Tasks to perform |
1. Check statements (a), (b) and (c) against the passage below on Stoffel Vandoorne's move to Formula E. For each one, answer yes or no and quote the words from the passage that decide it.
(a) Pierre Gasly is so far the only Formula E driver to make an F1 appearance afterward.
(b) HWA will race under its own name in Formula E for three seasons.
(c) Links to Mercedes have been publicly mentioned as part of Vandoorne's deal.
2. Write what comes next in the passage below on Vandoorne's move to Formula E, continuing from its final sentence.

Selected passage |
•••

Thus far, only one driver who has raced in Formula E has gone on to make an F1 appearance thereafter: Pierre Gasly, who did two races stepping in for Sebastien Buemi at Renault e.dams in New York last year. Season 4 champion Vergne revealed earlier this year he had been subject to an F1 approach for 2019 after his title win, but he had little interest in a return if he could not do so and be competitive. Seemingly the chances of going from Formula E to F1 are very slim indeed.

The difference for Vandoorne in his Formula E move comes in the links offered by HWA back to F1 - through Mercedes.

HWA will only exist as ‘HWA’ in Formula E for a single season before it becomes the Mercedes factory team for the start of the 2019/20 campaign, following the German marque’s decision to quit DTM and start an electric project. Having conquered the F1 world over the last five years, Mercedes is continuing to explore new interests in motorsport, with Formula E being a key part of its plans for the future.

Mercedes motorsport chief Toto Wolff has always been a big fan of Vandoorne. Back in 2016, Wolff said McLaren would be “crazy” not to give Vandoorne a seat for the following year, adding: “If not, I will find him a seat. I promise.” He even spoke of Vandoorne in bolder terms that Mercedes’ own juniors, Esteban Ocon or Pascal Wehrlein. Naturally, the last two years haven’t done a huge amount for Vandoorne’s reputation, but drivers don’t lose the talent that propelled them to his kinds of success in junior categories overnight.

Mercedes may have its own driver headache right now, with Ocon set to be on the sidelines next year, but to have a driver of Vandoorne’s quality as part of its wider motorsport family would be no bad thing. No mention has been made of any links to Mercedes as part of the deal, but even to theoretically work as a simulator driver, Vandoorne is in a position to chip in on the F1 project.

It may not be a surefire way to be in the frame for an F1 return somewhere down the line - Mercedes has its succession plan set - but it is nevertheless a link to the paddock. Combining that with some impressive Formula E performances looks to be his best shot at a return right now.

But the biggest thing Formula E can offer Vandoorne is the chance to reset. He’s been put through the mill in the last two years with McLaren, tasting disappointment after disappointment. It takes a toll on drivers, particularly those who were so dominant in their junior days, winning at every level.

•••

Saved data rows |
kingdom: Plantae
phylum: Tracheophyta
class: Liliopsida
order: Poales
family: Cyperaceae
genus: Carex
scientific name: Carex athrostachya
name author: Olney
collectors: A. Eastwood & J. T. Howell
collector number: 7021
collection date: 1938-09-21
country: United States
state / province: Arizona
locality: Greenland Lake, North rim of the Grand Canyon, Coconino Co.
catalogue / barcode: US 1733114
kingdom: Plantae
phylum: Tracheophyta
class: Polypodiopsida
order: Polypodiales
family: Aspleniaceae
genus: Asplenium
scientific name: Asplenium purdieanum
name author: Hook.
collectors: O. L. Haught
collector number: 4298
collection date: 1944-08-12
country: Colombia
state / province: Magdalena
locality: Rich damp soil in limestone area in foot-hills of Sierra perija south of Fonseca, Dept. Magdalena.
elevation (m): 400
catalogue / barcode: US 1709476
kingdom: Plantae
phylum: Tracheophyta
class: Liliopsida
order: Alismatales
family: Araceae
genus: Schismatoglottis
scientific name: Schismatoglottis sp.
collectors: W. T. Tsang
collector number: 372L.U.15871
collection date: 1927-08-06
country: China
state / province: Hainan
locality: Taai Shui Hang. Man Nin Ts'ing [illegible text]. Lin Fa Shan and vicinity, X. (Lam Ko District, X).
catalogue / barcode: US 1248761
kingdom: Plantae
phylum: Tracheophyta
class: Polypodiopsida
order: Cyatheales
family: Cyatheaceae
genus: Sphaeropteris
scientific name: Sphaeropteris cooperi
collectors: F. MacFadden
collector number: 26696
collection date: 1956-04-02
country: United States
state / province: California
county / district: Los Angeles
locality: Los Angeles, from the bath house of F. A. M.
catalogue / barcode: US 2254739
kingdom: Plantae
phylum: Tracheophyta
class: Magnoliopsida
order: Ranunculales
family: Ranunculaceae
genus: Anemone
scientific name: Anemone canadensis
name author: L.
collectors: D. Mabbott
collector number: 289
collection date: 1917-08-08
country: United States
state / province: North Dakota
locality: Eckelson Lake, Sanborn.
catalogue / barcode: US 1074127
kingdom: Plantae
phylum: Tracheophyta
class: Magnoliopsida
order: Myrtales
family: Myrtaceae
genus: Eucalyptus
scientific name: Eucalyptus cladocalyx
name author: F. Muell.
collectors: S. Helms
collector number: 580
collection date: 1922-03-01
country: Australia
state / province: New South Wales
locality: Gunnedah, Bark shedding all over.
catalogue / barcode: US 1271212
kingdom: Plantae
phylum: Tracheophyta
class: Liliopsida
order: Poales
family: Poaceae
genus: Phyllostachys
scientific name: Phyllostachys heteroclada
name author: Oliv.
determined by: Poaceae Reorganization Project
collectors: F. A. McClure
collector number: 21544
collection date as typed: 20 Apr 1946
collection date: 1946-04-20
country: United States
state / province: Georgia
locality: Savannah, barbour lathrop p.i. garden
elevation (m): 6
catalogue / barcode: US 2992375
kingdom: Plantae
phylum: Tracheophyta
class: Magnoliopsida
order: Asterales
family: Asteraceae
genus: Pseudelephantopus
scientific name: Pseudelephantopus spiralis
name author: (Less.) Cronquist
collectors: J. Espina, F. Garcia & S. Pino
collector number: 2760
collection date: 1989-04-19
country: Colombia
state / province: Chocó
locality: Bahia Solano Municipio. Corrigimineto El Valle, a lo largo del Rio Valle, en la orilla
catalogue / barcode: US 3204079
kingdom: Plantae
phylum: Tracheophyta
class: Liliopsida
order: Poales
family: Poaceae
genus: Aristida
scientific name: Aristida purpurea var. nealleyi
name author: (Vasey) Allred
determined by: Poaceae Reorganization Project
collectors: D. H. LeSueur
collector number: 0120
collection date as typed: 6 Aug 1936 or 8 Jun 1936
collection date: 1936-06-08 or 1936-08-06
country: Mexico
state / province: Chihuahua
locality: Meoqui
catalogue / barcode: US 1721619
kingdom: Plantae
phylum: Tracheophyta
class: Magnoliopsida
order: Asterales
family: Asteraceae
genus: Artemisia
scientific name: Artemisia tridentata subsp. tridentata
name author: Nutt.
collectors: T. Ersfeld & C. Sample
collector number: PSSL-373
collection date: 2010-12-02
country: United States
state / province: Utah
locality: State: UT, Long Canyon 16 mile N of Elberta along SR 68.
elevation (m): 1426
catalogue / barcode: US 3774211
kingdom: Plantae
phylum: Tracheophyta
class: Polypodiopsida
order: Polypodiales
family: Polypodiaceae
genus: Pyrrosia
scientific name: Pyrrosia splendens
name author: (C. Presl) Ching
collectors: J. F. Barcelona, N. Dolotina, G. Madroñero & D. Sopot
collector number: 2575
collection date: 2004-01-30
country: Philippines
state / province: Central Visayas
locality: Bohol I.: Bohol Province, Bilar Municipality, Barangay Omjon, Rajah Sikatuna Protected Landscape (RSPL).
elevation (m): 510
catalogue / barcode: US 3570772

•••

Results of the exercise |
1.
(a) Yes: "Thus far, only one driver who has raced in Formula E has gone on to make an F1 appearance thereafter: Pierre Gasly"
(b) No: "HWA will only exist as ‘HWA’ in Formula E for a single season"
(c) No: "No mention has been made of any links to Mercedes as part of the deal"

2.
The need to reset is something Vergne knew only all too well after being dropped by Toro Rosso at the end of 2014 prior to his Formula E move despite being told he was in place for a Red Bull drive at one stage. Much as Vandoorne has spent all of his senior career under the McLaren umbrella, Vergne was a Red Bull junior before finding himself outside of the programme in Formula E.

Vergne made mention of Vandoorne in an interview with Crash.net earlier this year when talking about the stresses the fickle world of F1 could create.

“Look at Vandoorne, he’s the best example. He’s the driver that had probably the most successful junior career before Formula 1, and I read today in the press that maybe he’s not even going to be in Spa,” Vergne said, amid reports McLaren could replace Vandoorne with Ocon for the Belgian Grand Prix.

“I’m sorry, but you don’t become bad in six months. He’s in this situation because he was unlucky to arrive in the time of his life where McLaren was at the lowest.

“If he comes in a season when McLaren was what it was in 2007 and 2008, he would be in a completely different position. He would be fighting for the world title like Lewis was when he arrived in F1 with McLaren.

“Obviously, not having the experience or the maturity, this is when it’s very hard to handle. I’ve handled disappointment. I’ve handled pressure. I’ve handled I think a bit of everything, especially from the negative side of handling the big things.

“I guess it made me a lot more cooler and relaxed about how I approach racing.”

Formula E will give Vandoorne the chance to truly take stock of the past two years, as well as exploring an exciting new championship with a future works-backed team that has links to F1.

As next steps go, this seems to be a very good one indeed for a talent yet to show his true colours in F1. Even with this detour, let’s hope he gets the still gets the chance to do that.